Anche una mezz’ora o un’ora al giorno, se riusciamo, cerchiamo di prendercela per noi: comunichiamo a chi ci sta vicino che abbiamo bisogno di riposo, di raccoglimento.
Non affolliamo la nostra agenda di impegni e uscite che il nostro corpo non può sostenere: questo è il tempo dell’introversione.
Per l’estroversione arriverà un tempo più favorevole.
Se non possiamo esimerci dal lavoro fuori casa, molliamo almeno quello dentro casa: dal mio punto di vista la collaborazione è fondamentale, sempre.

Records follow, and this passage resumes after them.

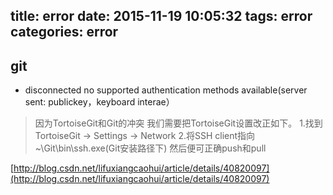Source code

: title: error
date: 2015-11-19 10:05:32
tags: error
categories: error
---

## git

- disconnected no supported authentication methods available(server sent: publickey，keyboard interae）

>因为TortoiseGit和Git的冲突 我们需要把TortoiseGit设置改正如下。
1.找到TortoiseGit -> Settings -> Network
2.将SSH client指向~\Git\bin\ssh.exe(Git安装路径下)
然后便可正确push和pull

[http://blog.csdn.net/lifuxiangcaohui/article/details/40820097](http://blog.csdn.net/lifuxiangcaohui/article/details/40820097)
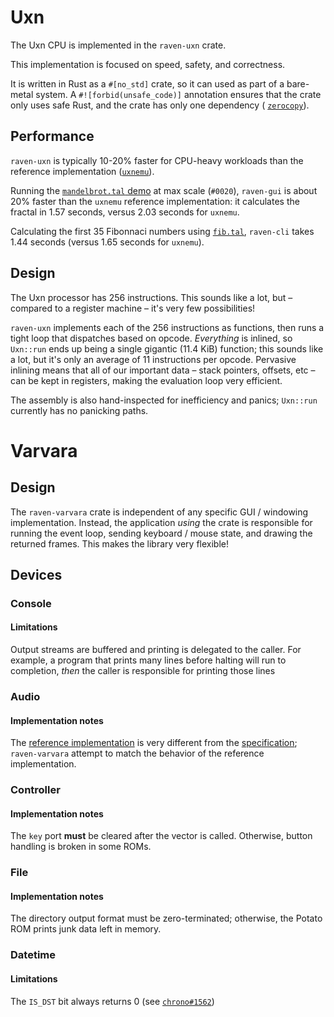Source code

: # Uxn
The Uxn CPU is implemented in the `raven-uxn` crate.

This implementation is focused on speed, safety, and correctness.

It is written in Rust as a `#[no_std]` crate, so it can used as part of a
bare-metal system.  A `#![forbid(unsafe_code)]` annotation ensures that the
crate only uses safe Rust, and the crate has only one dependency (
[`zerocopy`](https://https://crates.io/crates/zerocopy)).

## Performance
`raven-uxn` is typically 10-20% faster for CPU-heavy workloads than the
reference implementation
([`uxnemu`](https://git.sr.ht/~rabbits/uxn/tree/main/item/src)).

Running the
[`mandelbrot.tal` demo](https://git.sr.ht/~rabbits/uxn/tree/main/item/projects/examples/demos/mandelbrot.tal)
at max scale (`#0020`), `raven-gui` is about 20% faster than the `uxnemu`
reference implementation: it calculates the fractal in 1.57 seconds, versus 2.03
seconds for `uxnemu`.

Calculating the first 35 Fibonnaci numbers using
[`fib.tal`](https://git.sr.ht/~rabbits/uxn/tree/main/item/projects/examples/exercises/fib.tal),
`raven-cli` takes 1.44 seconds (versus 1.65 seconds for `uxnemu`).

## Design
The Uxn processor has 256 instructions.  This sounds like a lot, but – compared
to a register machine – it's very few possibilities!

`raven-uxn` implements each of the 256 instructions as functions, then runs a
tight loop that dispatches based on opcode.  _Everything_ is inlined, so
`Uxn::run` ends up being a single gigantic (11.4 KiB) function; this sounds like
a lot, but it's only an average of 11 instructions per opcode.  Pervasive
inlining means that all of our important data – stack pointers, offsets, etc –
can be kept in registers, making the evaluation loop very efficient.

The assembly is also hand-inspected for inefficiency and panics; `Uxn::run`
currently has no panicking paths.

# Varvara
## Design
The `raven-varvara` crate is independent of any specific GUI / windowing
implementation.  Instead, the application _using_ the crate is responsible for
running the event loop, sending keyboard / mouse state, and drawing the returned
frames.  This makes the library very flexible!

## Devices
### Console
#### Limitations
Output streams are buffered and printing is delegated to the caller.  For
example, a program that prints many lines before halting will run to completion,
_then_ the caller is responsible for printing those lines

### Audio
#### Implementation notes
The [reference implementation](https://git.sr.ht/~rabbits/uxn/tree/main/item/src/devices/audio.c)
is very different from the
[specification](https://wiki.xxiivv.com/site/varvara.html#audio);
`raven-varvara` attempt to match the behavior of the reference implementation.

### Controller
#### Implementation notes
The `key` port **must** be cleared after the vector is called.  Otherwise,
button handling is broken in some ROMs.

### File
#### Implementation notes
The directory output format must be zero-terminated; otherwise, the Potato ROM
prints junk data left in memory.

### Datetime
#### Limitations
The `IS_DST` bit always returns 0
(see [`chrono#1562`](https://github.com/chronotope/chrono/issues/1562))
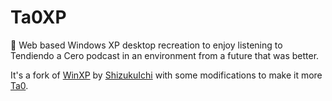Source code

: # Ta0XP

🏁 Web based Windows XP desktop recreation to enjoy listening to Tendiendo a Cero podcast in an environment from a future that was better.

It's a fork of [WinXP](https://github.com/ShizukuIchi/winXP) by [ShizukuIchi](https://github.com/ShizukuIchi) with some modifications to make it more [Ta0](https://tendiendo-a-cero.neocities.org/ta0xp/).
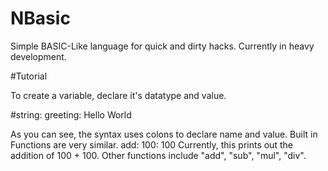 # NBasic

Simple BASIC-Like language for quick and dirty hacks. Currently in heavy development.

#Tutorial

To create a variable, declare it's datatype and value.

#string: greeting: Hello World

As you can see, the syntax uses colons to declare name and value. Built in Functions are very similar.
add: 100: 100
Currently, this prints out the addition of 100 + 100.  Other functions include "add", "sub", "mul", "div".
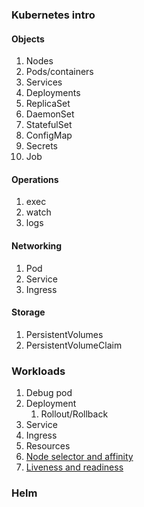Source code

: 

### Kubernetes intro

#### Objects
1. Nodes
2. Pods/containers
3. Services
4. Deployments
5. ReplicaSet
6. DaemonSet
7. StatefulSet
8. ConfigMap
9. Secrets
10. Job

#### Operations
1. exec
2. watch
3. logs

#### Networking
1. Pod
2. Service
3. Ingress

#### Storage
1. PersistentVolumes
2. PersistentVolumeClaim

### Workloads
1. Debug pod
2. Deployment
   1. Rollout/Rollback
3. Service
4. Ingress
5. Resources
6. [Node selector and affinity](https://kubernetes.io/docs/concepts/scheduling-eviction/assign-pod-node/)
7. [Liveness and readiness](https://kubernetes.io/docs/tasks/configure-pod-container/configure-liveness-readiness-startup-probes/) 

### Helm
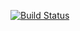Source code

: [![Build Status](https://travis-ci.org/chrisqz95/temperature.svg?branch=master)](https://travis-ci.org/chrisqz95/temperature)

Credo sia ora di smantellare tutti i falsi miti patriarcali sui ruoli di genere, per cui l’uomo lavora e paga tutto, ma non fa nulla in casa, come se non abitasse anche lui lì e la donna deve fare il doppio del lavoro, dentro e fuori casa, essendo data quasi sempre per scontata.
Ognuno/a fa ciò che può in base alle proprie inclinazioni e capacità, ma non esiste il lavoro da uomo e il lavoro da donna: l’uomo, come la donna, vive in casa e quindi la sporca.
Come la donna sporca i vestiti che devono essere lavati e stirati;
come la donna mangia e sporca i piatti.
La collaborazione deve esserci, ma è tanto più importante nel tempo del sangue: se proprio non possiamo non andare al lavoro, almeno quando torniamo a casa cerchiamo di delegare le altre mansioni a chi vive con noi, in modo da non affaticarci più del dovuto.
Il primo passo da fare per iniziare a (ri)connetterci con la nostra natura e con il nostro ciclo è prendere coscienza di questo riposo, di questo raccoglimento.
È prendere coscienza del nostro sangue e del fatto che non ci è più consentito continuare ad ignorarlo: partiamo da qui, dalla consapevolezza che questo riposo esiste, che il nostro sangue esiste ed è sacro, qualunque cosa ci abbiamo inculcato.
È sacro. Ed è ora di tornare a questa sacralità.